Жуй черствый хлеб и топай на расстрел,
Ты в том неправ, что слушал и смотрел.
Умрешь - придешь на ангельский допрос,
Тебя там встретят Сталин и Христос.
Смирись, трудись, гордись своей страной,
Черти по грязи кровью и слюной:
Над бренным миром Родину вознес
Орел двухглавый - Сталин и Христос.
Призраки Москвы
Ах, когда тоска на сердце,
Всё уныло-бестолково,
Я играю, что я Герцен
И встречаю Огарёва.
Я иду ему навстречу,
Он живет неподалеку,
Друг бесценный, друг сердечный,
Мы едим варенье с соком.
Долго спорим о России
Мы, грядущие герои:
Правом правды, правом силы
Мы республику построим.
Нам, студентам, парты тесны.
Мы иной мечте кадили.
Нас двоих на подвиг честный
Декабристы разбудили.
Иль играю Огарёвым,
Путь до Герцена недолгий:
От него - на Воробьёвы,
Будем клясться в вечном долге.
Так уверенны, так пылки,
Все им достается даром,
Исчезают их затылки
Где-то за Тверским бульваром.
Я ищу дом Огарёва,
Будем есть варенье с соком,
Скажем молодое слово
Или перейдем к урокам…
Судеб мира многоцветье,
Утопизма небылицы –
– Вот во что играют дети
Посреди своей столицы.
***
Моя прямая линия с чертом работает без перебоев.
Я сижу на стуле потертом, изучаю рисунок обоев.

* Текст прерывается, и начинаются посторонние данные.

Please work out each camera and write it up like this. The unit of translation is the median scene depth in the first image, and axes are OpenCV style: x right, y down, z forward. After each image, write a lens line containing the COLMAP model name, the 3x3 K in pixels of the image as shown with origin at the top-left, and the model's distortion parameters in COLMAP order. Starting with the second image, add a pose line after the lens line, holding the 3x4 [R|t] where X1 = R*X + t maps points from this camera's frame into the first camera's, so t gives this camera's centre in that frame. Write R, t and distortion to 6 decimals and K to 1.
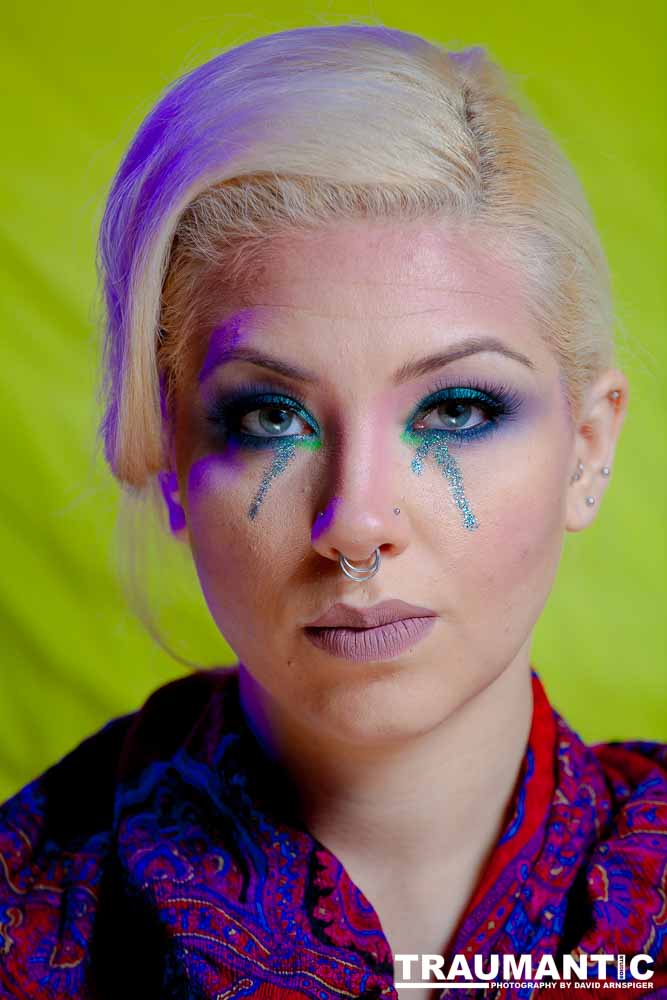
lens RADIAL K [[5408.9, 0, 332.8], [0, 5408.9, 493.4], [0, 0, 1]] dist [2.049670, 0.000000]
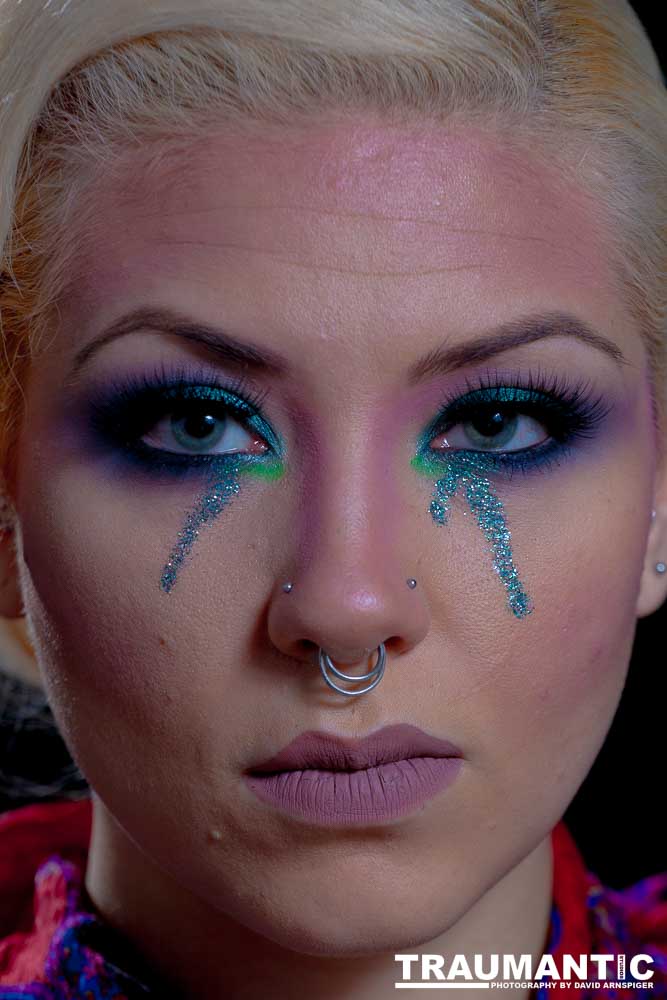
lens RADIAL K [[7346.5, 0, 333.1], [0, 7346.5, 500.4], [0, 0, 1]] dist [1.538046, 0.000000]
pose [[0.999356, 0.025453, -0.025276, 0.024564], [-0.025626, 0.999650, -0.006525, -0.000332], [0.025101, 0.007169, 0.999659, 0.159396]]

Черт меня жалеет, по ручке гладит и кормит пиццей.
Только глаза сереют, да и блестят копытца.
«Ах ты бедная, Катя, ах тебе горе, горе,
Ум девице некстати, а силы в тебе не море,
Неудачная ты, несмеяна, невольница слога,
Будь спокойней, читай романы и надейся на Бога».

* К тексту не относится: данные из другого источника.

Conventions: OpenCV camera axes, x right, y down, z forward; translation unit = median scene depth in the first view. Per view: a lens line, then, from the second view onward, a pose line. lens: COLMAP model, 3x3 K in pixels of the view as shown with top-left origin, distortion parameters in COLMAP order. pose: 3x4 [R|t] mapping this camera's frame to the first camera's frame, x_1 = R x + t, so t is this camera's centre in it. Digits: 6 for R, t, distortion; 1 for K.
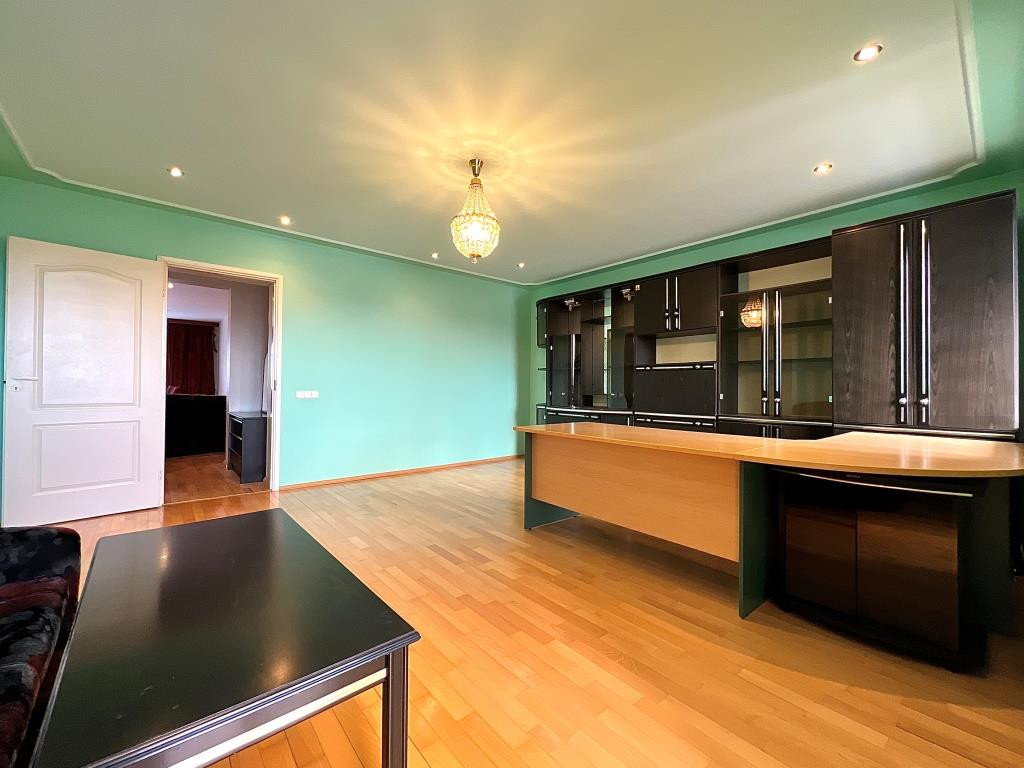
lens RADIAL K [[409.2, 0, 504.5], [0, 409.2, 384.7], [0, 0, 1]] dist [-0.005523, 0.000921]
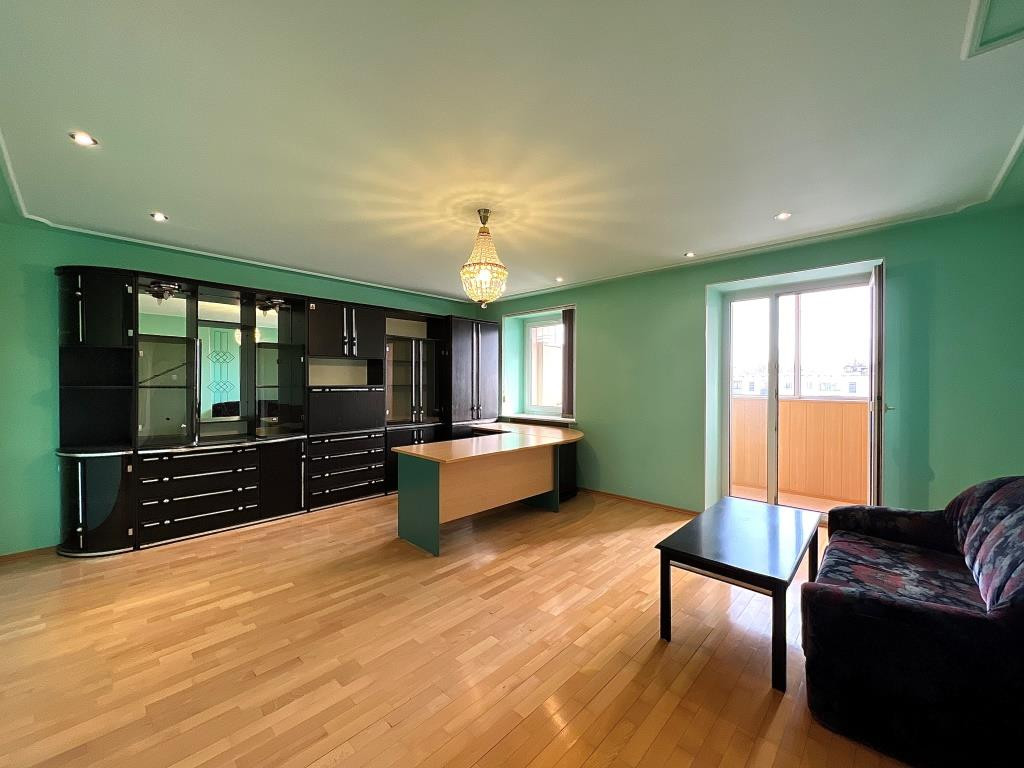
lens RADIAL K [[409.2, 0, 505.4], [0, 409.2, 381.6], [0, 0, 1]] dist [-0.005523, 0.000921]
pose [[-0.096818, -0.011039, 0.995241, -0.950409], [-0.008537, 0.999911, 0.010260, -0.100410], [-0.995265, -0.007503, -0.096904, 0.882362]]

Обнимает меня и плачет, серенький, словно козлик.
И усмешку в гримасе прячет и сочувствие прячет возле,
И такой он весь человечный, понимающий, настоящий,
Что и вопль у него сердечный, и лоб у него блестящий.

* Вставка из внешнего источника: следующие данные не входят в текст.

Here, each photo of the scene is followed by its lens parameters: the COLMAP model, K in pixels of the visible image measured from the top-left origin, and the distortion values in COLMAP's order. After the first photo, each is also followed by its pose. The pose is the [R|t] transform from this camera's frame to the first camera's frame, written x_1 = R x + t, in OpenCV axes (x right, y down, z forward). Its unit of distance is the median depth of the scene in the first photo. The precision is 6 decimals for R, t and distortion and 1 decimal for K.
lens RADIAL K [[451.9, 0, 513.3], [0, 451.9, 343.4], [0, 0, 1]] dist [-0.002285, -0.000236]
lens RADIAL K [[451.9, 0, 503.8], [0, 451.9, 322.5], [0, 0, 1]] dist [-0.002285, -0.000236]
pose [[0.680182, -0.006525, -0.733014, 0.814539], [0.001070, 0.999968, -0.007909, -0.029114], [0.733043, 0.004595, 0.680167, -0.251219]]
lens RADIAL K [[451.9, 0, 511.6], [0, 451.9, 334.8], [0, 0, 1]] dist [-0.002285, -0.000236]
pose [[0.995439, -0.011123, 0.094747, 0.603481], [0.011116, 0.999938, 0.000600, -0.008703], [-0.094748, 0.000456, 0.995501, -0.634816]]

«Не полюбит он тебя, Катя, будь ты чистым алмазом.
И останешься в результате одна и бедна, как Лазарь».
Так пророчит он, хитрый, поет и Псалтирь читает,
С запахом серы, селитры и магазинного чая.
«Я дал тебе, милая Катя, Тургенева, липы, аллеи,
Зачем ты в зеленке и вате хватаешь углы поострее?
Все мы, ангелы, бесы, очень переживаем!
За счастье моей принцессы болеем и Адом и Раем!»
Но вены нежившие белы, а пульс будто в коматозе.
Пока он пускает стрелы, я шевелюсь в навозе,
Я жизни жую объедки, вымазав рот землею,
А он подтирает салфеткой и поит святой водою.
Ты мой комфортный, теплый, исполненный благодати,
Зовущий пить пиво с воблой и зовущий меня просто Катей,
Гений святых эмпатий, подобный посланцу Бога, –
Ты совратил Праматерь, так хоть меня не трогай.
Екатерина Вахрамеева. Cтудентка 3 курса филологического факультета МГУ, занимаюсь в литературной студии "Луч" под руководством Игоря Волгина. Родом из Екатеринбурга, живу в Москве. Участвовала в разных конкурсах сетевой поэзии и пр., но очень заинтересована в том, чтобы выйти из подполья.